Saved data entries:
>>
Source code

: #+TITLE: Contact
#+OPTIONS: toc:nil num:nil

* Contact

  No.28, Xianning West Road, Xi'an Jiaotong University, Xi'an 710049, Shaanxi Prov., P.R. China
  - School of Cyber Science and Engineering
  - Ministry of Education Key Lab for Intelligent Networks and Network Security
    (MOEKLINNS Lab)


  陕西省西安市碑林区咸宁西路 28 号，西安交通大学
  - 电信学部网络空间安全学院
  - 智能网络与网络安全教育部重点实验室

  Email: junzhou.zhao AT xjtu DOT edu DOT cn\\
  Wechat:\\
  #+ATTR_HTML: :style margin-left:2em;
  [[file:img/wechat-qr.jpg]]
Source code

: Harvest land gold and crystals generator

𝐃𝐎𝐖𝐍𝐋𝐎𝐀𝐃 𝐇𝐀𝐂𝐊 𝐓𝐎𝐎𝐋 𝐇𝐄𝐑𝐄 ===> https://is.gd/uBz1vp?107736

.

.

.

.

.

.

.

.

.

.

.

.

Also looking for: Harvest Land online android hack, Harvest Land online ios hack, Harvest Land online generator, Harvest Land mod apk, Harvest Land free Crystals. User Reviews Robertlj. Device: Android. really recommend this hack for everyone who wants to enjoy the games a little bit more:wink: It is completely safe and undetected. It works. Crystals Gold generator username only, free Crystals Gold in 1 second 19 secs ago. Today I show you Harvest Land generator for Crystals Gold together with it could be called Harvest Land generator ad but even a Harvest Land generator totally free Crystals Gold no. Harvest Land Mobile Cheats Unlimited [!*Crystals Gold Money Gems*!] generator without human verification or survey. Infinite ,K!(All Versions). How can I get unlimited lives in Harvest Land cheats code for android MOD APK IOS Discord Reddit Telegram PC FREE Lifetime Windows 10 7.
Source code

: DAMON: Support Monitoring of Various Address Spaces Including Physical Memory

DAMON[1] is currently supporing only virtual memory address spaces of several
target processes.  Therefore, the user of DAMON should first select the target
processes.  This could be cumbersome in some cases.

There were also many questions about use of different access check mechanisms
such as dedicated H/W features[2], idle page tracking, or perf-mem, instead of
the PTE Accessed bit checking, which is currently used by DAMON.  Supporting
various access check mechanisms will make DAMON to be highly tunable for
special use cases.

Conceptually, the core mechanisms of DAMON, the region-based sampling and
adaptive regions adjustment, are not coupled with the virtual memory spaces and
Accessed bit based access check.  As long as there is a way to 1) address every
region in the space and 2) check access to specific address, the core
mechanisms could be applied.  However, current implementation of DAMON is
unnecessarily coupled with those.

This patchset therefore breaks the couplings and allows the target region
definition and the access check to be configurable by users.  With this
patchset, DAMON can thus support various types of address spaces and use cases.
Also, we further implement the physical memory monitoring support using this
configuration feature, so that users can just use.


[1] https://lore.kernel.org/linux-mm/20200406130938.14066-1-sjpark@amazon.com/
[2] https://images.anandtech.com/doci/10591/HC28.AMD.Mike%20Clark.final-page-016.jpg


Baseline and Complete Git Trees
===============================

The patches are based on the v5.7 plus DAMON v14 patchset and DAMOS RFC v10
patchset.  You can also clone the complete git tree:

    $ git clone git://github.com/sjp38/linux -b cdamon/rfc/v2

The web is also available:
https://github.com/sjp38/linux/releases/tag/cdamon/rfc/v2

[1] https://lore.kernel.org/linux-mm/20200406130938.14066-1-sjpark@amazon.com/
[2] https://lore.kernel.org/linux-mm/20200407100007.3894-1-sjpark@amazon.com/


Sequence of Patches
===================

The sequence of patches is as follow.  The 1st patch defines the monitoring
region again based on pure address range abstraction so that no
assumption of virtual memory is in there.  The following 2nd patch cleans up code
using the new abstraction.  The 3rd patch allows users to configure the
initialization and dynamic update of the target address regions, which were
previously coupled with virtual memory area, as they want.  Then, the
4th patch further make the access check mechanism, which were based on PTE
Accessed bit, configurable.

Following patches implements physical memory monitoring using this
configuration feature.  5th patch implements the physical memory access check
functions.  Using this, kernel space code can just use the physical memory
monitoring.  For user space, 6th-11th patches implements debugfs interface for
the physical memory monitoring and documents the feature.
<<
> WORK TASK:
Each line above must be output exactly as it stands.

> WRITTEN SOLUTION:
Source code

: #+TITLE: Contact
#+OPTIONS: toc:nil num:nil

* Contact

  No.28, Xianning West Road, Xi'an Jiaotong University, Xi'an 710049, Shaanxi Prov., P.R. China
  - School of Cyber Science and Engineering
  - Ministry of Education Key Lab for Intelligent Networks and Network Security
    (MOEKLINNS Lab)


  陕西省西安市碑林区咸宁西路 28 号，西安交通大学
  - 电信学部网络空间安全学院
  - 智能网络与网络安全教育部重点实验室

  Email: junzhou.zhao AT xjtu DOT edu DOT cn\\
  Wechat:\\
  #+ATTR_HTML: :style margin-left:2em;
  [[file:img/wechat-qr.jpg]]
Source code

: Harvest land gold and crystals generator

𝐃𝐎𝐖𝐍𝐋𝐎𝐀𝐃 𝐇𝐀𝐂𝐊 𝐓𝐎𝐎𝐋 𝐇𝐄𝐑𝐄 ===> https://is.gd/uBz1vp?107736

.

.

.

.

.

.

.

.

.

.

.

.

Also looking for: Harvest Land online android hack, Harvest Land online ios hack, Harvest Land online generator, Harvest Land mod apk, Harvest Land free Crystals. User Reviews Robertlj. Device: Android. really recommend this hack for everyone who wants to enjoy the games a little bit more:wink: It is completely safe and undetected. It works. Crystals Gold generator username only, free Crystals Gold in 1 second 19 secs ago. Today I show you Harvest Land generator for Crystals Gold together with it could be called Harvest Land generator ad but even a Harvest Land generator totally free Crystals Gold no. Harvest Land Mobile Cheats Unlimited [!*Crystals Gold Money Gems*!] generator without human verification or survey. Infinite ,K!(All Versions). How can I get unlimited lives in Harvest Land cheats code for android MOD APK IOS Discord Reddit Telegram PC FREE Lifetime Windows 10 7.
Source code

: DAMON: Support Monitoring of Various Address Spaces Including Physical Memory

DAMON[1] is currently supporing only virtual memory address spaces of several
target processes.  Therefore, the user of DAMON should first select the target
processes.  This could be cumbersome in some cases.

There were also many questions about use of different access check mechanisms
such as dedicated H/W features[2], idle page tracking, or perf-mem, instead of
the PTE Accessed bit checking, which is currently used by DAMON.  Supporting
various access check mechanisms will make DAMON to be highly tunable for
special use cases.

Conceptually, the core mechanisms of DAMON, the region-based sampling and
adaptive regions adjustment, are not coupled with the virtual memory spaces and
Accessed bit based access check.  As long as there is a way to 1) address every
region in the space and 2) check access to specific address, the core
mechanisms could be applied.  However, current implementation of DAMON is
unnecessarily coupled with those.

This patchset therefore breaks the couplings and allows the target region
definition and the access check to be configurable by users.  With this
patchset, DAMON can thus support various types of address spaces and use cases.
Also, we further implement the physical memory monitoring support using this
configuration feature, so that users can just use.


[1] https://lore.kernel.org/linux-mm/20200406130938.14066-1-sjpark@amazon.com/
[2] https://images.anandtech.com/doci/10591/HC28.AMD.Mike%20Clark.final-page-016.jpg


Baseline and Complete Git Trees
===============================

The patches are based on the v5.7 plus DAMON v14 patchset and DAMOS RFC v10
patchset.  You can also clone the complete git tree:

    $ git clone git://github.com/sjp38/linux -b cdamon/rfc/v2

The web is also available:
https://github.com/sjp38/linux/releases/tag/cdamon/rfc/v2

[1] https://lore.kernel.org/linux-mm/20200406130938.14066-1-sjpark@amazon.com/
[2] https://lore.kernel.org/linux-mm/20200407100007.3894-1-sjpark@amazon.com/


Sequence of Patches
===================

The sequence of patches is as follow.  The 1st patch defines the monitoring
region again based on pure address range abstraction so that no
assumption of virtual memory is in there.  The following 2nd patch cleans up code
using the new abstraction.  The 3rd patch allows users to configure the
initialization and dynamic update of the target address regions, which were
previously coupled with virtual memory area, as they want.  Then, the
4th patch further make the access check mechanism, which were based on PTE
Accessed bit, configurable.

Following patches implements physical memory monitoring using this
configuration feature.  5th patch implements the physical memory access check
functions.  Using this, kernel space code can just use the physical memory
monitoring.  For user space, 6th-11th patches implements debugfs interface for
the physical memory monitoring and documents the feature.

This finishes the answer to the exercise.